One ENACT.md works across many tools

Your tool definitions work with AI coding agents, automation platforms, and more

Claude Code
by Anthropic
Cursor
AI-powered editor
Codex
by OpenAI
Gemini CLI
by Google
Aider
AI pair programming
Windsurf
by Codeium
Devin
by Cognition
MCP Servers
Any MCP-compatible tool

Examples

Real-world ENACT.md files from the community

ENACT.md
---
name: "enact/pdf-extract"
version: "2.1.0"
description: "Extract text and metadata from PDF files"
from: "python:3.12-slim"
build: "pip install pymupdf"
command: "python extract.py ${file_path}"
timeout: "2m"

inputSchema:
  type: object
  properties:
    file_path:
      type: string
      description: "Path to the PDF file"
  required: ["file_path"]

outputSchema:
  type: object
  properties:
    text:
      type: string
    page_count:
      type: integer
---

# PDF Extractor

Extracts text content and metadata from PDF files using PyMuPDF.
enact/pdf-extract Extract text and metadata from PDF files
ENACT.md
---
name: "enact/screenshot"
version: "1.3.0"
description: "Capture screenshots of web pages"
from: "mcr.microsoft.com/playwright:latest"
command: "npx playwright screenshot ${url} screenshot.png"

env:
  VIEWPORT_WIDTH:
    description: "Browser viewport width"
    default: "1280"

inputSchema:
  type: object
  properties:
    url:
      type: string
      format: uri
      description: "URL to capture"
---

# Web Screenshot Tool

Captures full-page screenshots using Playwright.
enact/screenshot Capture screenshots of web pages with Playwright
Browse all tools on enact.tools

How to use ENACT.md

1

Create an ENACT.md file

Add an ENACT.md file to your tool directory. Define your container image (from), build steps, and execution command in YAML frontmatter.

2

Define your schema

Specify inputSchema and outputSchema using JSON Schema. AI agents use this to understand your tool's inputs and outputs.

3

Add documentation

Write markdown after the frontmatter. Describe usage, examples, and edge cases. The same file documents and executes your tool.

4

Test locally

Run your tool in a container locally. It runs exactly as it will for everyone else—no surprises in production.

5

Share your tool

Publish to a registry or share the file directly. Others can run your tool with the same reproducible results.

6

Iterate with versions

Update your tool by bumping the version. Semantic versioning lets users pin to stable versions they trust.

Terminal
# Run any ENACT.md tool in a container
$ docker run -v ./ENACT.md:/tool/ENACT.md enact-runner

◐  Parsing ENACT.md...
◇  ✓ Found: enact/firecrawl@1.1.0
◐  Building python:3.12-slim container...
◐  Running: python firecrawl.py scrape https://example.com
◇  ✓ Execution complete

{"title": "Example Domain", "content": "This domain is for use in..."}

FAQ

How does ENACT.md relate to SKILL.md?

ENACT.md is a strict superset of SKILL.md. Every SKILL.md field works in ENACT.md. The difference is ENACT.md adds execution fields (from, build, command) so tools can actually run in containers.
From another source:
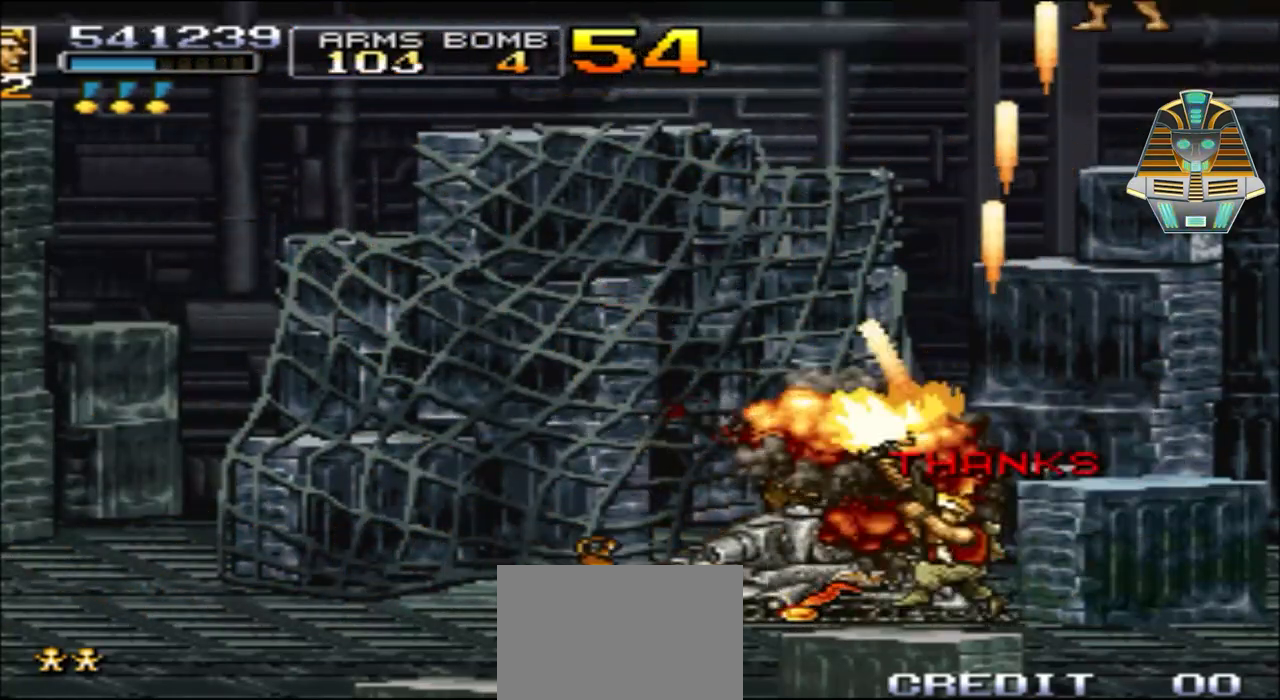
{"buttons": ["X", "DPAD_UP", "DPAD_LEFT"], "events": [[100, "X", "up"], [200, "X", "down"], [350, "X", "up"], [450, "X", "down"], [500, "DPAD_UP", "down"]]}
Can I use my existing SKILL.md files?

Yes! Any valid SKILL.md works as-is since ENACT.md is a strict superset. You can optionally add execution fields if you want to make them runnable in containers.

Why containerized execution?

Containers solve the 'works on my machine' problem. Your tool runs the same way everywhere—same Python version, same dependencies, same behavior. No more debugging environment mismatches.
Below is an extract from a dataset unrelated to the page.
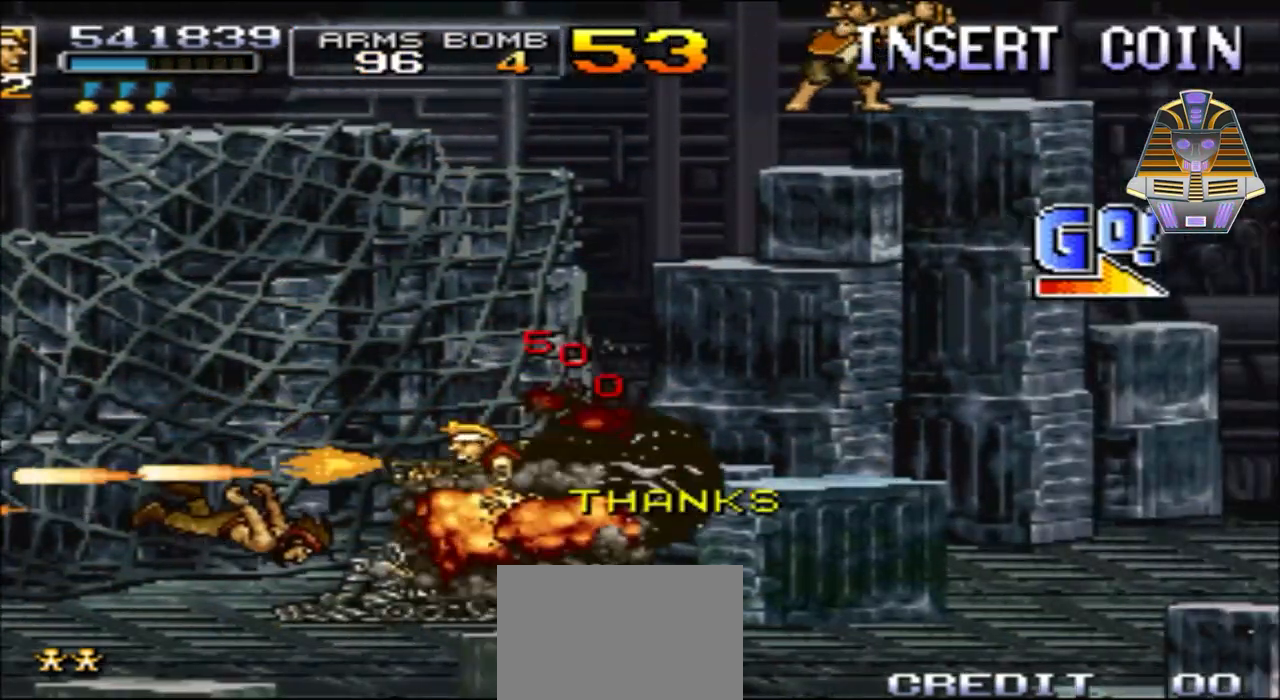
{"buttons": ["DPAD_RIGHT"], "events": [[100, "X", "up"], [200, "X", "down"], [283, "DPAD_LEFT", "up"], [283, "DPAD_UP", "up"], [350, "X", "up"], [500, "DPAD_RIGHT", "down"]]}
How do I handle secrets and API keys?

Define secrets in the env field with secret: true. The ENACT.md format specifies which values are secrets—client implementations handle secure storage and injection.

What container images can I use?

Any Docker-compatible image works—Docker Hub, GitHub Container Registry, or other OCI registries. Use python:3.12-slim, node:20-alpine, or bring your own.

What are the required fields?

For executable tools: name, from, and command are required. For schema validation, inputSchema is recommended. Everything else is optional.

Can tools have timeouts?

Yes! Use the timeout field to specify maximum execution time (e.g., '30s', '5m'). This helps prevent runaway processes and manage resource usage.

Is ENACT.md an open standard?

Yes! ENACT.md is open source under Apache-2.0. The specification is available on GitHub and we welcome contributions.